The idea of keeping this building meets none of the City’s goals, and again solves no actual problem, while generating unknown costs. To suggest keeping a building that is past its useful life, will need significant upgrades and repairs to keep functional, and does not fill a required need will somehow reduce our infrastructure deficit is to fundamentally not understand what the term “Infrastructure Deficit” means in the Asset Management and Municipal Finance dictionary of terms. Council did not support this motion.
Quantifying the downloading of costs from senior orders of government as it pertains to the City of New Westminster 2023 operating budget
BE IT RESOLVED that staff report back to Council,
as part of the 2023 Budget development process, with an itemized list of expenditures [and Senior Government revenues] the City of New Westminster has incorporated into the draft operating and capital budgets which are typically considered outside of municipal jurisdiction and are not part of our ‘core services’
The key term here is in ‘scare quotes’. That’s not a good idea when writing a resolution you want Council to endorse; hanging direction on unclear definitions will bring unexpected results. This was also a motion that brought a Delegate with an advanced degree in Philosophy to discuss the ethics of even asking this question, which was one of the most intriguing public delegations I have heard in my 8 years on Council. But all that aside…

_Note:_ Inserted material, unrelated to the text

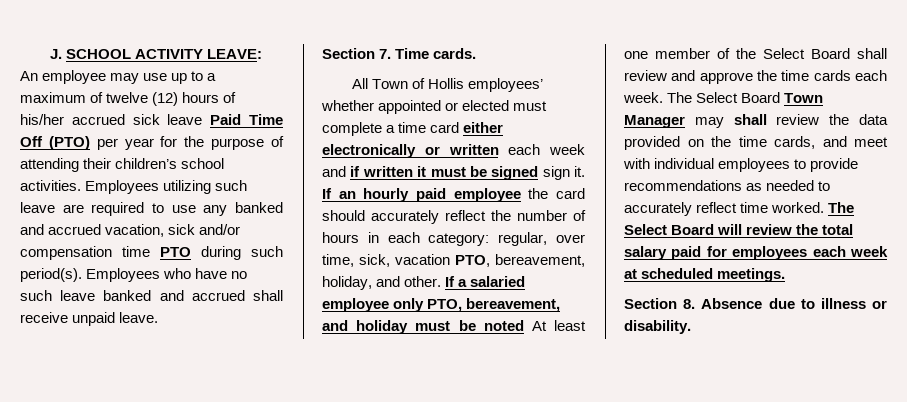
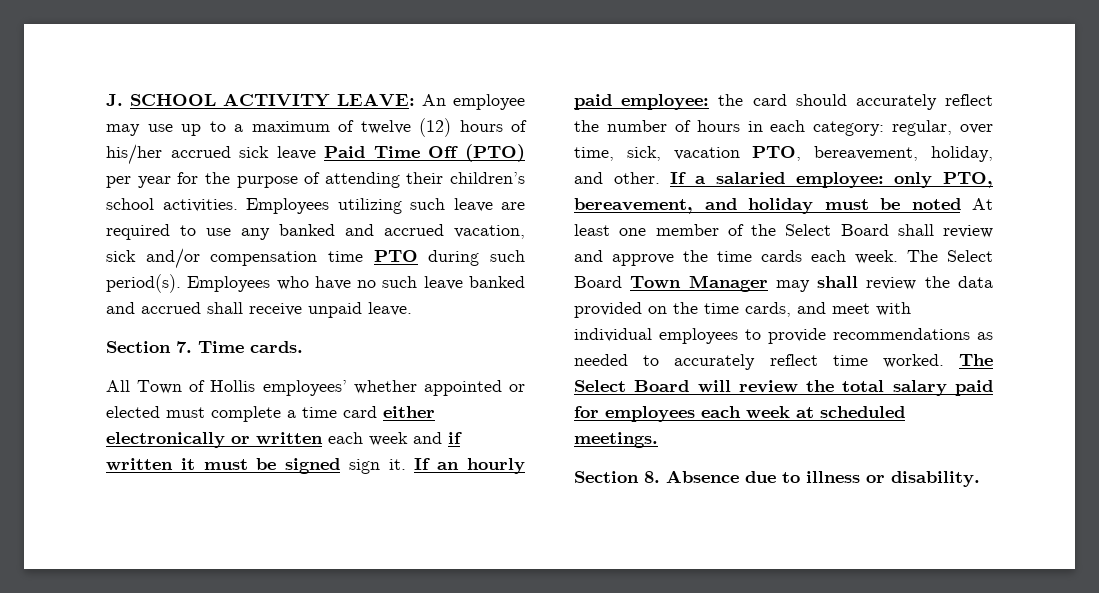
[453,188,521,202] employee -> [621,94,710,110] employee:
[322,298,389,312] employee -> [795,172,884,188] employee:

This motion hopes to duplicate work done in Vancouver a few years ago that was celebrated by austerity hawks in local media and largely ignored by everyone else. The problem is that no-one can agree on what is “typical”, what is considered “core service”, or even who gets to make that determination. The Constitution is silent on the role of Municipalities, and our empowering legislation (the Local Government Act and the Community Charter) really avoid the topic. Nowhere is it written that operating a skating rink (for example) is a “core local government service”, but many do it. So if we are going to undergo this type of exercise, it is going to involve first a conversation (which will no doubt have a political aspect) on what *we* deem ‘core service’. Or more pointedly, what we don’t. Notably, the mover was asked a few times to provide an example of a non-core service the City provides, and chose not to do so.
Anyhow, the motion was amended to remove the 2023 budget timeline (as this conversation about what constitutes core service will take some time, and the 2023 budget timeline and work plan is already established by staff), and to add an evaluation about what senior government funding we receive to support our programs (as the numerator here needs a denominator). I’m not convinced the end result number will be a useful as the mover hopes, but am interested in Council having this conversation. Council approved the amended motion.
And that was an evening’s work at Council. We have another two weeks of Council Onboarding, then a Strategic Planning session, then deep into 2023 Budget work. The next couple of months are going to be busy for our new Councillors. Try not to spook them.